> Problem to solve: Quote from the first line below through the line that contains "left shoulder: (382, 249)", both included, and leave the pictures out.

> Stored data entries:
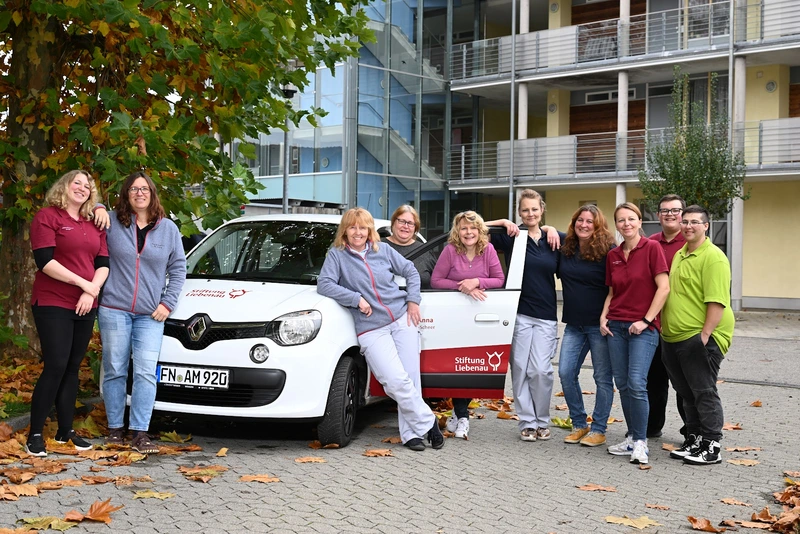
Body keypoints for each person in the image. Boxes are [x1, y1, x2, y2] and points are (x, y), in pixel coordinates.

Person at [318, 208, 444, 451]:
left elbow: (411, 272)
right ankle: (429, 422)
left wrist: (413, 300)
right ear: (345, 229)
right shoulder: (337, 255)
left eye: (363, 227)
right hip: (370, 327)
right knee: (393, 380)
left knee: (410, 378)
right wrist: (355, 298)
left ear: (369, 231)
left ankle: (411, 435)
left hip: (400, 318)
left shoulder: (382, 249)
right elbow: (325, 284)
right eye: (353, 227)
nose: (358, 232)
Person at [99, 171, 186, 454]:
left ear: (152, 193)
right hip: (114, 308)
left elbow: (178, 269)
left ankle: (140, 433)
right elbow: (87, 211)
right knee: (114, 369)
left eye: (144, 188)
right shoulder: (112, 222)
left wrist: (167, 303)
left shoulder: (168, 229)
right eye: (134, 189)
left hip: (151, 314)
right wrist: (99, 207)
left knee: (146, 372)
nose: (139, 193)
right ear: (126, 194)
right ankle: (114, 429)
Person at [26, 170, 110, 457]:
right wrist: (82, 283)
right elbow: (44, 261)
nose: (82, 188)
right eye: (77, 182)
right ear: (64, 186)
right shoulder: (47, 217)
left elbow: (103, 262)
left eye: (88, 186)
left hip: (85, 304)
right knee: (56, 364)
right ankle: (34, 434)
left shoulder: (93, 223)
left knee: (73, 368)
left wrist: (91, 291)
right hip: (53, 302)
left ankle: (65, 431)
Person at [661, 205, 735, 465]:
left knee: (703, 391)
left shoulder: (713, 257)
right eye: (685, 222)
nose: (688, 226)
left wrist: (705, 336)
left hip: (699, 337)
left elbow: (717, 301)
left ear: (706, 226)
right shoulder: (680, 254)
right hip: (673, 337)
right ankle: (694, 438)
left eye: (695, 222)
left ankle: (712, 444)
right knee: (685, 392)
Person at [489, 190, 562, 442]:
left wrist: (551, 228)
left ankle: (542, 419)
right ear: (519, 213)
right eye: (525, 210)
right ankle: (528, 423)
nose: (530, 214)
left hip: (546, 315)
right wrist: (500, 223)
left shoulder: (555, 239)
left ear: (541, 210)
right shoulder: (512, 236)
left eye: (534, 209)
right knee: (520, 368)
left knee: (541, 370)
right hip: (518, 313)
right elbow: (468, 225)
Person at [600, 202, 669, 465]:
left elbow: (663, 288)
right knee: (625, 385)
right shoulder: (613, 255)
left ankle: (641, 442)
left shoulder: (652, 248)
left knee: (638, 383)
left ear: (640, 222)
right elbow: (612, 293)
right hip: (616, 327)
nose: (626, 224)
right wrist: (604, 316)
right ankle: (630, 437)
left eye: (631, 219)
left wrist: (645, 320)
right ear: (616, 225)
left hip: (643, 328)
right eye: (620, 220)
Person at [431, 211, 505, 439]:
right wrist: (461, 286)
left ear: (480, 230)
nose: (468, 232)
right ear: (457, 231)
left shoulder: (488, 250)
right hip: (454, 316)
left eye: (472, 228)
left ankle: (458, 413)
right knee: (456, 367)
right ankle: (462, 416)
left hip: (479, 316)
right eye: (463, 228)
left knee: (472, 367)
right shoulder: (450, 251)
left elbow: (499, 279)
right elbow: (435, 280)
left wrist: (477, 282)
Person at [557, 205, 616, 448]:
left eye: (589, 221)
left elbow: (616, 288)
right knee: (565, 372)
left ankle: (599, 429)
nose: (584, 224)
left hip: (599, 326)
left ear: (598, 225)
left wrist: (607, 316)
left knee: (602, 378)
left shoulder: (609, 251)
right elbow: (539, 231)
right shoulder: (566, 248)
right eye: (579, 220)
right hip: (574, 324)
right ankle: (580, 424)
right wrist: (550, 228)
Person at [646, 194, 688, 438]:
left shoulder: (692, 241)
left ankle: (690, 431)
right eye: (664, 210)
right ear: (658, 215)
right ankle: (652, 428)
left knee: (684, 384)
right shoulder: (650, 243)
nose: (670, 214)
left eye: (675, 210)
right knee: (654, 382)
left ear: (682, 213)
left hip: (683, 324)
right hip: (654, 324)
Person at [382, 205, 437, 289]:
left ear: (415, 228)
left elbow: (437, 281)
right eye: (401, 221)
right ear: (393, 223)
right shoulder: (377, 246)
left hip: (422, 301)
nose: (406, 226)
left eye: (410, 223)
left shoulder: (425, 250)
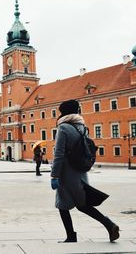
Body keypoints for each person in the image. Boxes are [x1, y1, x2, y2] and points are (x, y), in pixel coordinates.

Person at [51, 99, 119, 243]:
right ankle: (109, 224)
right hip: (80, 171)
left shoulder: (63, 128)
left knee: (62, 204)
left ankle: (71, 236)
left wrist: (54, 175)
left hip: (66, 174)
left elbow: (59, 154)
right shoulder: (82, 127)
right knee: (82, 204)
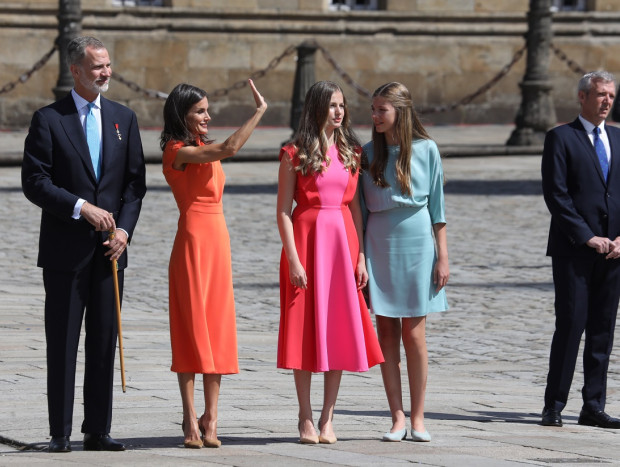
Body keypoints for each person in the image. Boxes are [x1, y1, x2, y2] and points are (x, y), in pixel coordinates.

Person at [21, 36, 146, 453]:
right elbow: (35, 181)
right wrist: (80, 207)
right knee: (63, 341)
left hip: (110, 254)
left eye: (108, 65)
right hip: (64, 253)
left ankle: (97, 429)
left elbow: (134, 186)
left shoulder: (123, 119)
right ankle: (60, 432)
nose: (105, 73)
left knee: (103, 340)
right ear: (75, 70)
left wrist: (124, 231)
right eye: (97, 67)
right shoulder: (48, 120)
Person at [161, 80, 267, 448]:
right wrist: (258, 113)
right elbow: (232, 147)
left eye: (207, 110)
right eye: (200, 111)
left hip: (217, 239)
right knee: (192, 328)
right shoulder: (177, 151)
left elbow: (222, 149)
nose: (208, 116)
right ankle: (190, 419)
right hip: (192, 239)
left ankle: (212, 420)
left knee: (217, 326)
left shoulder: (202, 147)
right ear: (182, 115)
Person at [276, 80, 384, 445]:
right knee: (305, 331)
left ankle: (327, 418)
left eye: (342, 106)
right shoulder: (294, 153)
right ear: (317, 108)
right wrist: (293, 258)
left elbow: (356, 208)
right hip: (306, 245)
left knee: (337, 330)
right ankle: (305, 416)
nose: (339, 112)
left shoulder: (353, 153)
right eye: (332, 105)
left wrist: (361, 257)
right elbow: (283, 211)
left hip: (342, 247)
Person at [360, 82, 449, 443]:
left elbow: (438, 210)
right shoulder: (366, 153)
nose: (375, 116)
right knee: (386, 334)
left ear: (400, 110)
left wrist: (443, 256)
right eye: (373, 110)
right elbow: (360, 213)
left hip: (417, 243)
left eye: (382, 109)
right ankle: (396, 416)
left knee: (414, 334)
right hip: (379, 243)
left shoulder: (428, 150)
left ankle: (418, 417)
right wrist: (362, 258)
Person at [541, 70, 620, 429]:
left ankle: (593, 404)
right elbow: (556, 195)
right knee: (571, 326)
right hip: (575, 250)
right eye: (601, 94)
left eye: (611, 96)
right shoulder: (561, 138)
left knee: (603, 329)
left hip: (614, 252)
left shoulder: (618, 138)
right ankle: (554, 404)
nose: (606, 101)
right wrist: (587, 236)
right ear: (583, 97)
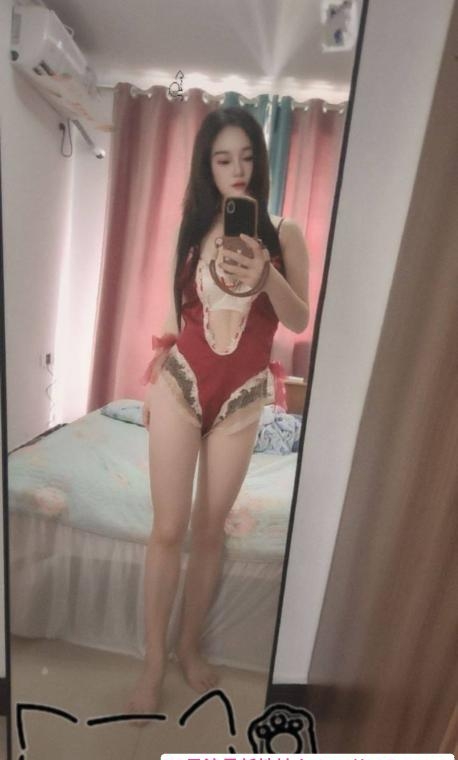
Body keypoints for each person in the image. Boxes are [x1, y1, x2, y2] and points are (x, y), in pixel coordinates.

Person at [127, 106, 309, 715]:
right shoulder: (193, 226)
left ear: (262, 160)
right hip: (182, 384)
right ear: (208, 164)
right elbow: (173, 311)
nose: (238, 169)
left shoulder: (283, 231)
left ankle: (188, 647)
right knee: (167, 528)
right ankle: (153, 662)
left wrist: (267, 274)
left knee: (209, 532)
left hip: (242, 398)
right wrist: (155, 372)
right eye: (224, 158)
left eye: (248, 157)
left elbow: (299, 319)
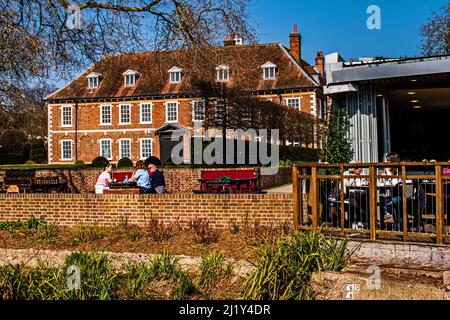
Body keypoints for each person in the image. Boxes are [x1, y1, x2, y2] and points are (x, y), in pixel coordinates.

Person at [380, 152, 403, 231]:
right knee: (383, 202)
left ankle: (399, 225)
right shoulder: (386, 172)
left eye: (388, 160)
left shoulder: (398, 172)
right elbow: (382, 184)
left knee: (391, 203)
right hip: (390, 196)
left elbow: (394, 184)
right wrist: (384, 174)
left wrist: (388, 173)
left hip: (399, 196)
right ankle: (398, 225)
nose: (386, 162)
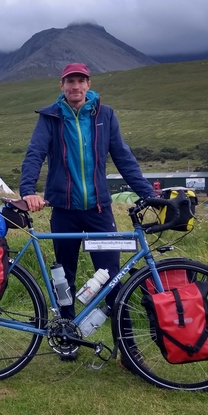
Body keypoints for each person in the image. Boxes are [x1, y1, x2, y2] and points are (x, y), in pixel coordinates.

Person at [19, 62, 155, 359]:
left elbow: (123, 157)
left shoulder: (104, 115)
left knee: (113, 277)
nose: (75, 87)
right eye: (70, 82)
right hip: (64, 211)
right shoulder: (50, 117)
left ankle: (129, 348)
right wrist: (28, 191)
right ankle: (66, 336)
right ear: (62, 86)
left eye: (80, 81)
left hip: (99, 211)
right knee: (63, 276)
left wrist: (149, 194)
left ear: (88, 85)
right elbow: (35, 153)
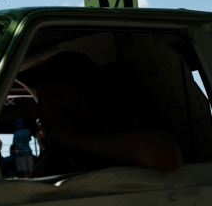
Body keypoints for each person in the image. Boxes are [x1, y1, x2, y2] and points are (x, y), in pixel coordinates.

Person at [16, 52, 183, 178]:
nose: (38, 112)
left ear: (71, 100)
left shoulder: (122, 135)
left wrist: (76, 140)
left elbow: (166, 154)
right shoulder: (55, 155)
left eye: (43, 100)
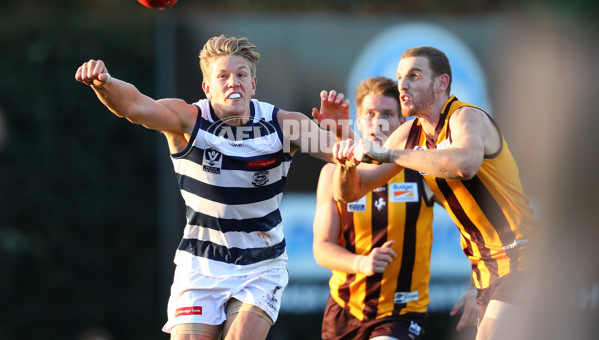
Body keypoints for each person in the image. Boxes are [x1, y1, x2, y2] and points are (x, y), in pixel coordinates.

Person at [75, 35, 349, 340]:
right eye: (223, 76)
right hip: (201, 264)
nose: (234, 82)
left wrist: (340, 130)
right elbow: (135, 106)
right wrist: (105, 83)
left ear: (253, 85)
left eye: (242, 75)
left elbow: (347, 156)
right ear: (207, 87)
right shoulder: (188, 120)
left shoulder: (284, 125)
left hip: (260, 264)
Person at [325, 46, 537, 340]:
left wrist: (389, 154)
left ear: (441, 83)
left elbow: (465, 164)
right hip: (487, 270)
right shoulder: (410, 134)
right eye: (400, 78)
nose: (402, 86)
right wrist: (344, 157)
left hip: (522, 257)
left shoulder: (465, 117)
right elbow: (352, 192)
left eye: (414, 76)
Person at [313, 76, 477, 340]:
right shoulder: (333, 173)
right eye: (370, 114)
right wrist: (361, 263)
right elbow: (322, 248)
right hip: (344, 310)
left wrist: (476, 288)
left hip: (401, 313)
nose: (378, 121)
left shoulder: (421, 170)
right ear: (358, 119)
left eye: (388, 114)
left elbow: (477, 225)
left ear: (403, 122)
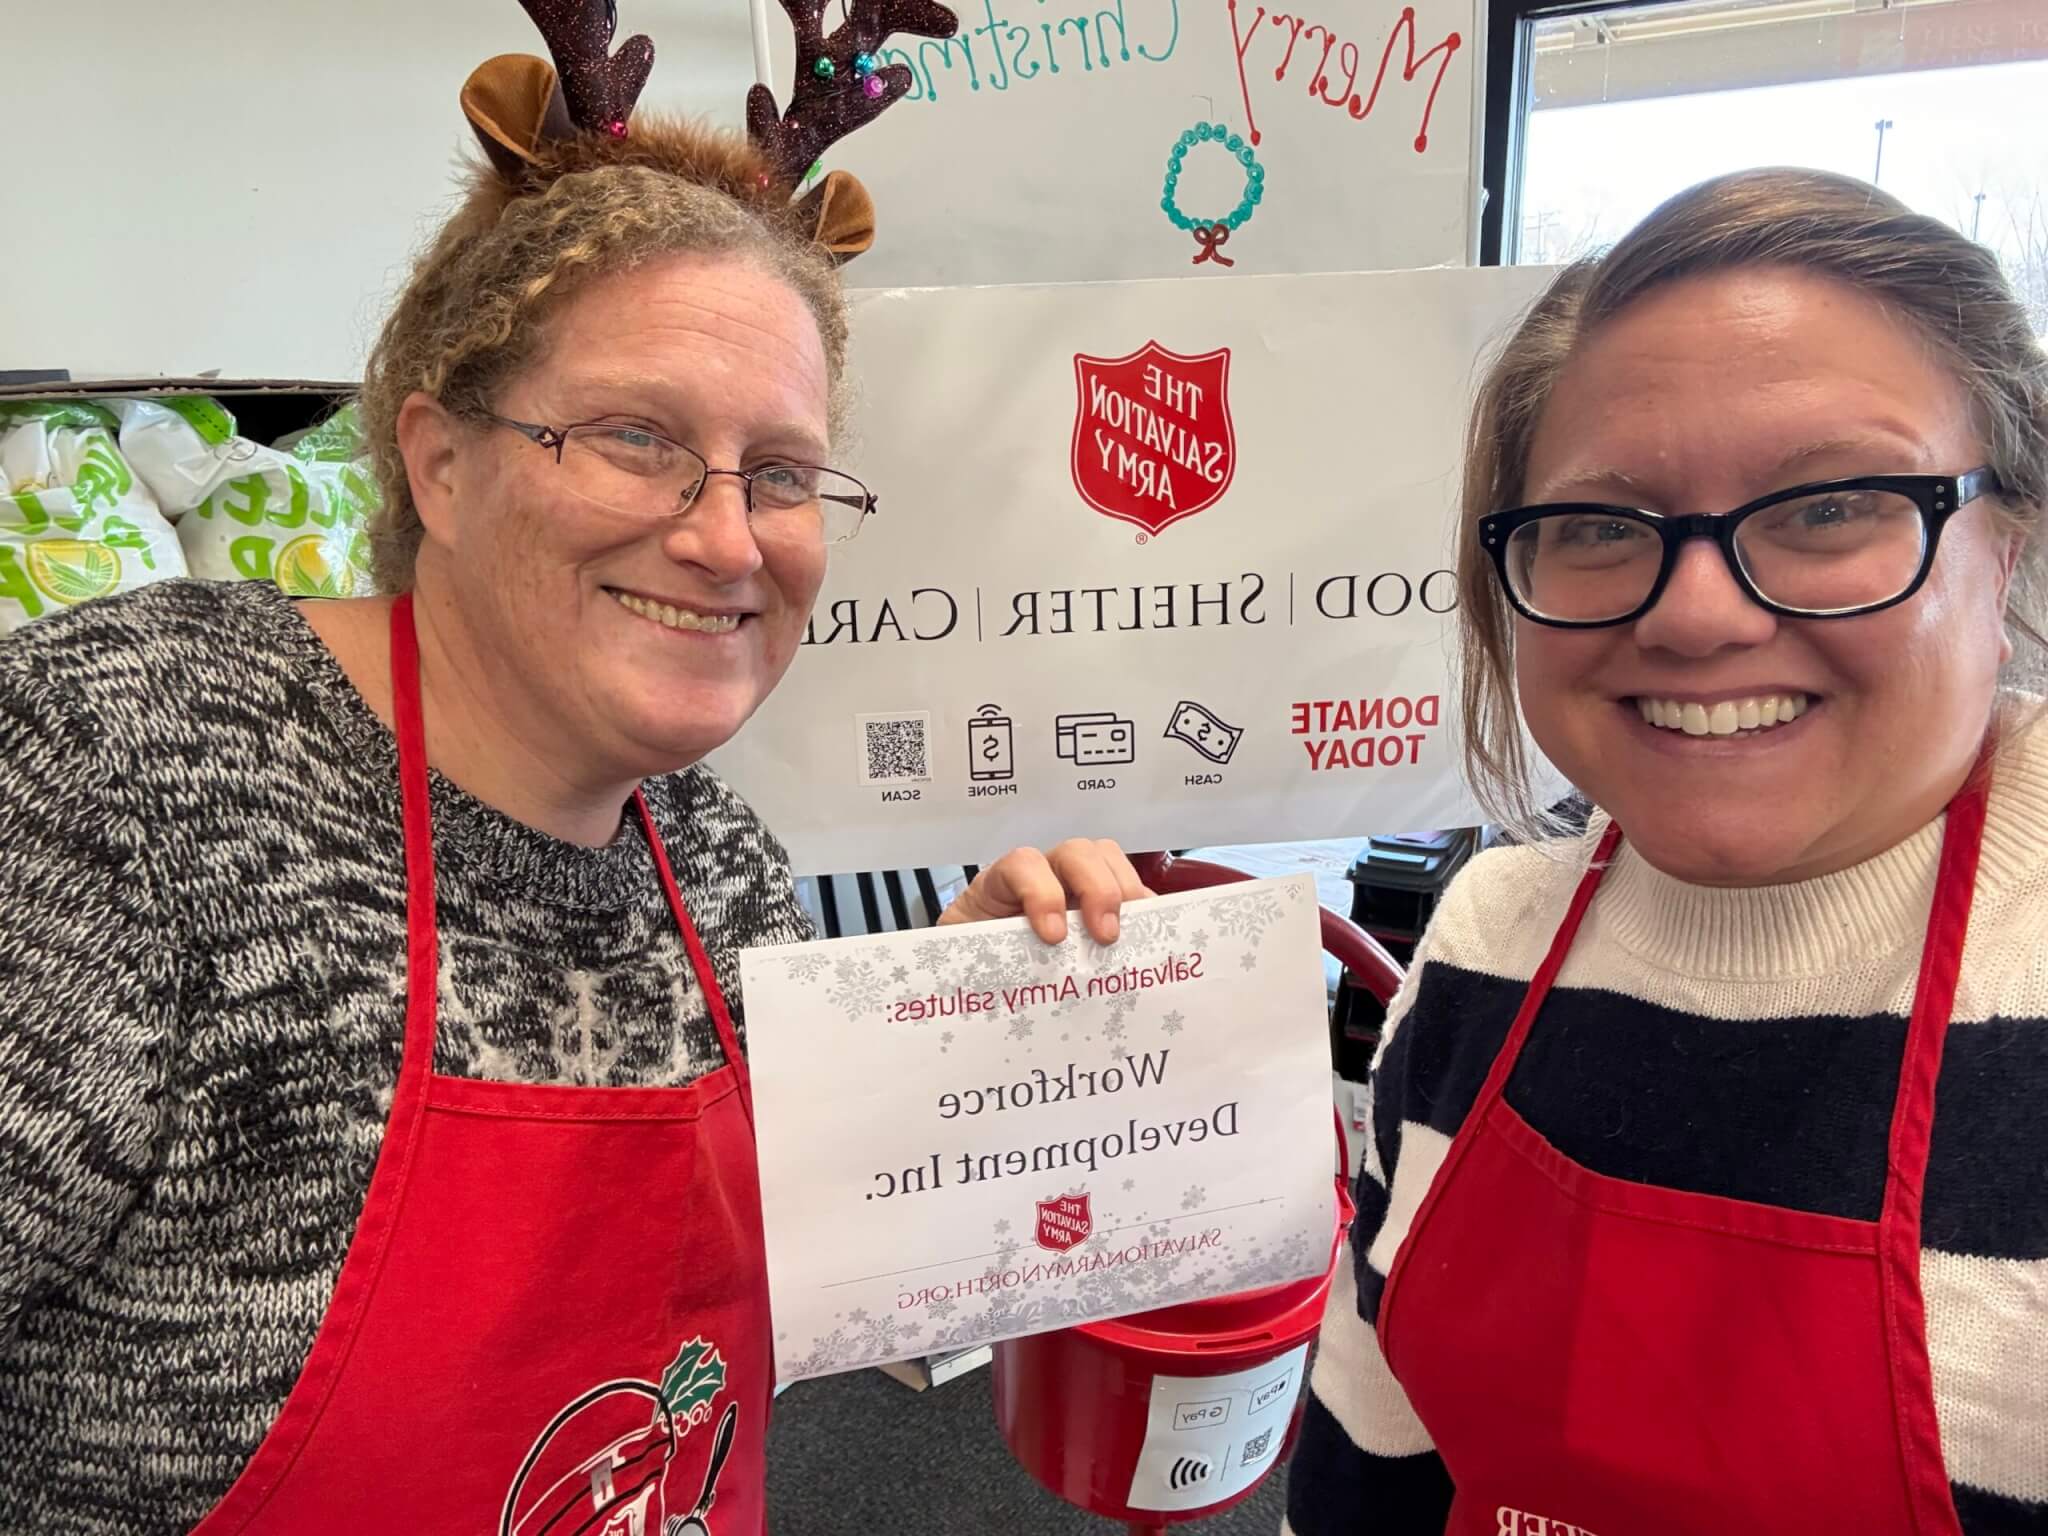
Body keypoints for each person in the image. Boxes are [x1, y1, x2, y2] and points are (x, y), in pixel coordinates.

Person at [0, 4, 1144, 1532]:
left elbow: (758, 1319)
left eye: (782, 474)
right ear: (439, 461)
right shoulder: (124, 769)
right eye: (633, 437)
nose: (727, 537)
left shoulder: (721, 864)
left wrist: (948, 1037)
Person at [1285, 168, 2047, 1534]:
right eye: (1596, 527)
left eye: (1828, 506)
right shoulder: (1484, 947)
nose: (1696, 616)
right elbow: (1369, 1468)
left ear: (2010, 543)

> Exercise answer:
Body keypoints for each person in the image. Boxes are [x1, y1, x2, y2] and points are (x, y), in pixel coordinates.

Person at [318, 208, 444, 451]:
left elbow: (411, 272)
right ankle: (429, 422)
left wrist: (413, 300)
right ear: (345, 229)
right shoulder: (337, 255)
left eye: (363, 227)
right hip: (370, 327)
right knee: (393, 380)
left knee: (410, 378)
right wrist: (355, 298)
left ear: (369, 231)
left ankle: (411, 435)
left hip: (400, 318)
left shoulder: (382, 249)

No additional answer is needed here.